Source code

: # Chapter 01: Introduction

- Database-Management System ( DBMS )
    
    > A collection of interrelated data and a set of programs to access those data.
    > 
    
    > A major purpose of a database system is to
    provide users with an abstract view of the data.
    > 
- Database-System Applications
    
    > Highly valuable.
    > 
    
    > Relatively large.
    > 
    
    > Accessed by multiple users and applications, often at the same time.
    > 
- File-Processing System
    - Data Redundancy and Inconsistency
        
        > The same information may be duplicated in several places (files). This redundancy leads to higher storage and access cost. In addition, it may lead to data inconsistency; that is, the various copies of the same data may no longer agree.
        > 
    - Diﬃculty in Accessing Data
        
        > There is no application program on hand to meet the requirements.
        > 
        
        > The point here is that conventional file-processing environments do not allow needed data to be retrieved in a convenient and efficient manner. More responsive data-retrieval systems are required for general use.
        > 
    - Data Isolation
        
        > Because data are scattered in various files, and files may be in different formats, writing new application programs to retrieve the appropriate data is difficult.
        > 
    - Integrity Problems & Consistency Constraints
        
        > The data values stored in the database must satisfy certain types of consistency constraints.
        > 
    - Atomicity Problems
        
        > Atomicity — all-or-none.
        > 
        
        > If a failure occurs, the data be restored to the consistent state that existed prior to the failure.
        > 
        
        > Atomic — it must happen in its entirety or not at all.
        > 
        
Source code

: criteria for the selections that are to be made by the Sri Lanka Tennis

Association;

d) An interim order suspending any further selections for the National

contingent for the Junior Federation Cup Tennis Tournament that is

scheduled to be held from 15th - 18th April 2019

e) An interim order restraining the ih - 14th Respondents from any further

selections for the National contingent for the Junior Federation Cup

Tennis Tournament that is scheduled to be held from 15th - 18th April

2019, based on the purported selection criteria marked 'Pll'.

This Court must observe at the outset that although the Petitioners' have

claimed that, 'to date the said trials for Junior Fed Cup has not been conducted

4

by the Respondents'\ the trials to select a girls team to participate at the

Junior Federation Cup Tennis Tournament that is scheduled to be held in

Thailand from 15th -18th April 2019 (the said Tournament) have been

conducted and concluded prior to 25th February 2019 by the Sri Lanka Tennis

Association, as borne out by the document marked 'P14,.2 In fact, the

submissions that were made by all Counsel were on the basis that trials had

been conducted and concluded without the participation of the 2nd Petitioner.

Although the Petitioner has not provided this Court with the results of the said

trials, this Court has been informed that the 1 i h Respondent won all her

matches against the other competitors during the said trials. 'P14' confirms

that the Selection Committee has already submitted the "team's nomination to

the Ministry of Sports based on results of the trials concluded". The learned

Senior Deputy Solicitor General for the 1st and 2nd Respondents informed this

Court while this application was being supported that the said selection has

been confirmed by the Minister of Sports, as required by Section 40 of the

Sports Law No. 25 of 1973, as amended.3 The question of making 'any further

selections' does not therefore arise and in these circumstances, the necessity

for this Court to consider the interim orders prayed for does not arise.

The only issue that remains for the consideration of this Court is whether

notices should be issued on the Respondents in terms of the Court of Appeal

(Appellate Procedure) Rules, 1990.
------------------------------------------------------------
- **Aim of the task**
Beginning with the line that has "selections for the National contingent" and ending with the line that has "submissions that were", set down the lines above exactly and include no others.

- **Exercise result**
selections for the National contingent for the Junior Federation Cup

Tennis Tournament that is scheduled to be held from 15th - 18th April

2019, based on the purported selection criteria marked 'Pll'.

This Court must observe at the outset that although the Petitioners' have

claimed that, 'to date the said trials for Junior Fed Cup has not been conducted

4

by the Respondents'\ the trials to select a girls team to participate at the

Junior Federation Cup Tennis Tournament that is scheduled to be held in

Thailand from 15th -18th April 2019 (the said Tournament) have been

conducted and concluded prior to 25th February 2019 by the Sri Lanka Tennis

Association, as borne out by the document marked 'P14,.2 In fact, the

submissions that were made by all Counsel were on the basis that trials had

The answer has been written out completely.